Goldman stands accused of creating and marketing an investment tied to subprime mortgages without disclosing that the underlying securities had been selected by a billionaire investor, John Paulson, who was betting on their failure. The Wall Street powerhouse may have been alone in this particular ugliness — Bear Stearns, hardly a paragon of virtue, apparently turned down a similarly structured deal with Paulson. But it's clear that fraud was pervasive in the lead-up to the financial debacle. Last week, Senate hearings exposed the fraudulent mortgage practices that were central to Washington Mutual's business plan. The Lehman Brothers bankruptcy report revealed the use of accounting gimmicks to hide debt — a tactic that the Wall Street Journal suggests remains widespread in the industry. We saw how Goldman arranged complicated currency swaps that enabled politicians in Greece to mask the level of that country's debt while marketing its bonds, practices that were apparently widespread with U.S. municipalities as well. And ProPublica, the Pulitzer Prize-winning investigative organization, exposed how several banks helped the hedge fund Magnetar market similar securities that Magnetar was betting on to fail.

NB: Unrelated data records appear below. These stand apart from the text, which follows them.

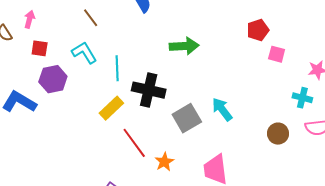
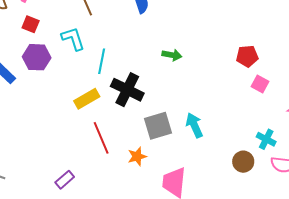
green arrow: (184, 46) -> (172, 55), size x0.7
cyan cross: (302, 98) -> (266, 139), moved
orange star: (164, 162) -> (137, 156), moved

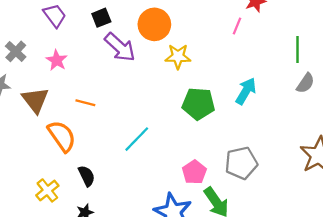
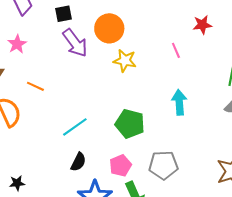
pink line: (237, 26) -> (176, 50), moved, turned -56
cyan arrow: (246, 91) -> (179, 102), turned -45
green pentagon: (198, 104) -> (130, 124), moved
black semicircle: (87, 176) -> (78, 162), moved, turned 42

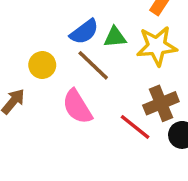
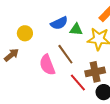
yellow circle: (42, 65) -> (25, 33), moved
brown line: (93, 65) -> (65, 54), moved

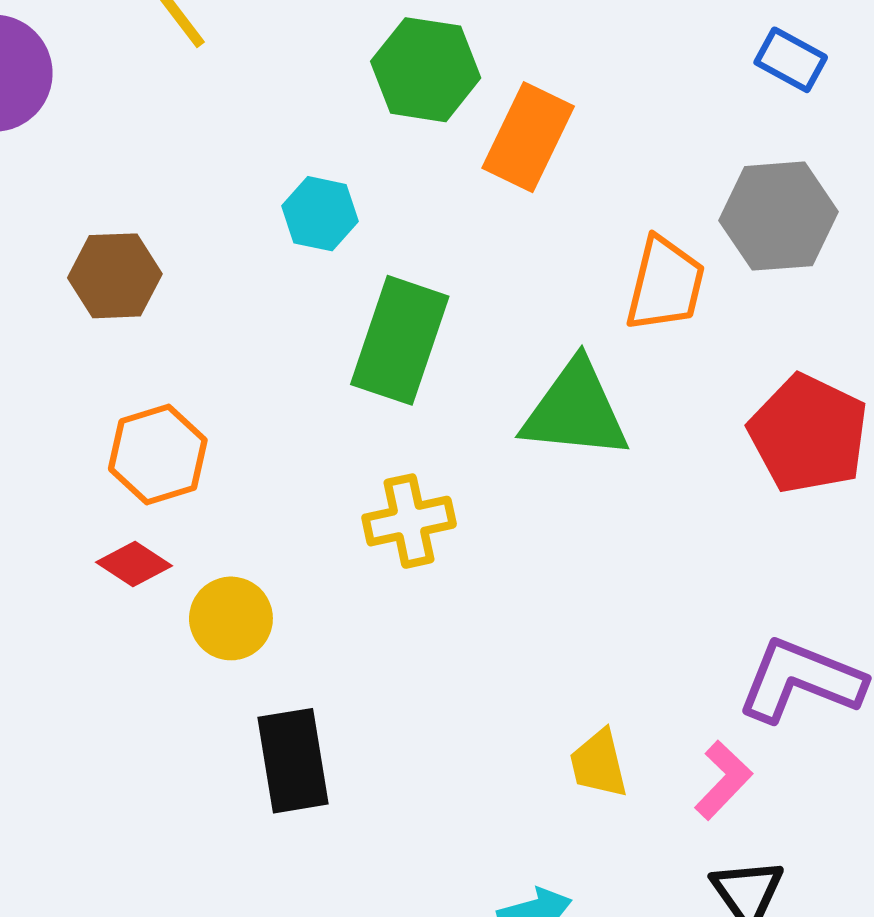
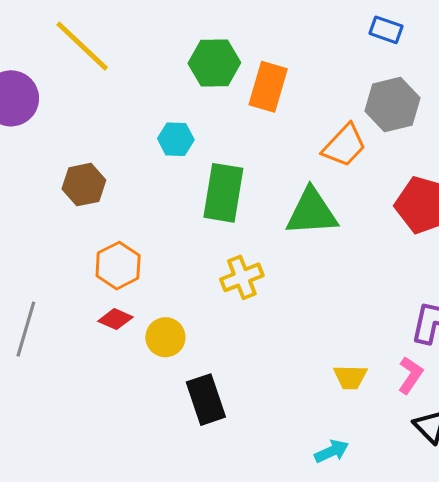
orange trapezoid: (665, 284) -> (344, 146), turned 39
yellow trapezoid: (599, 764) -> (350, 377), turned -66

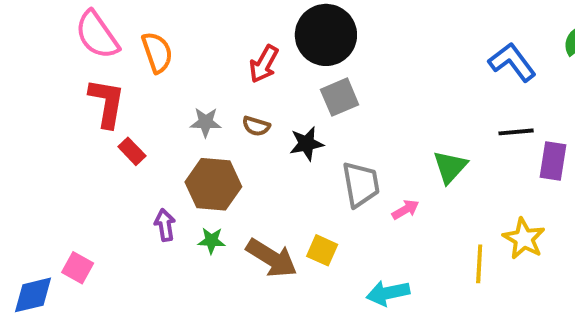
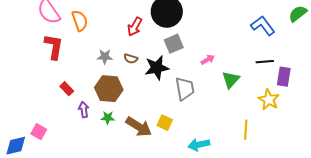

The activities among these that are illegal should be prosecuted; the scams that are not yet illegal should be banned. In particular, complex financial innovations should be outlawed or forced into open exchanges, with banks required to put their own money at risk in any complex security they market. We also need an independent and aggressive Consumer Financial Protection Agency that will police everything from payday lenders to credit card companies that have thrived by gouging their customers. We need to alter the compensation schemes that give bankers million-dollar incentives to cut corners. And we need to radically simplify the financial system, with banks that are too big to fail broken into more manageable entities.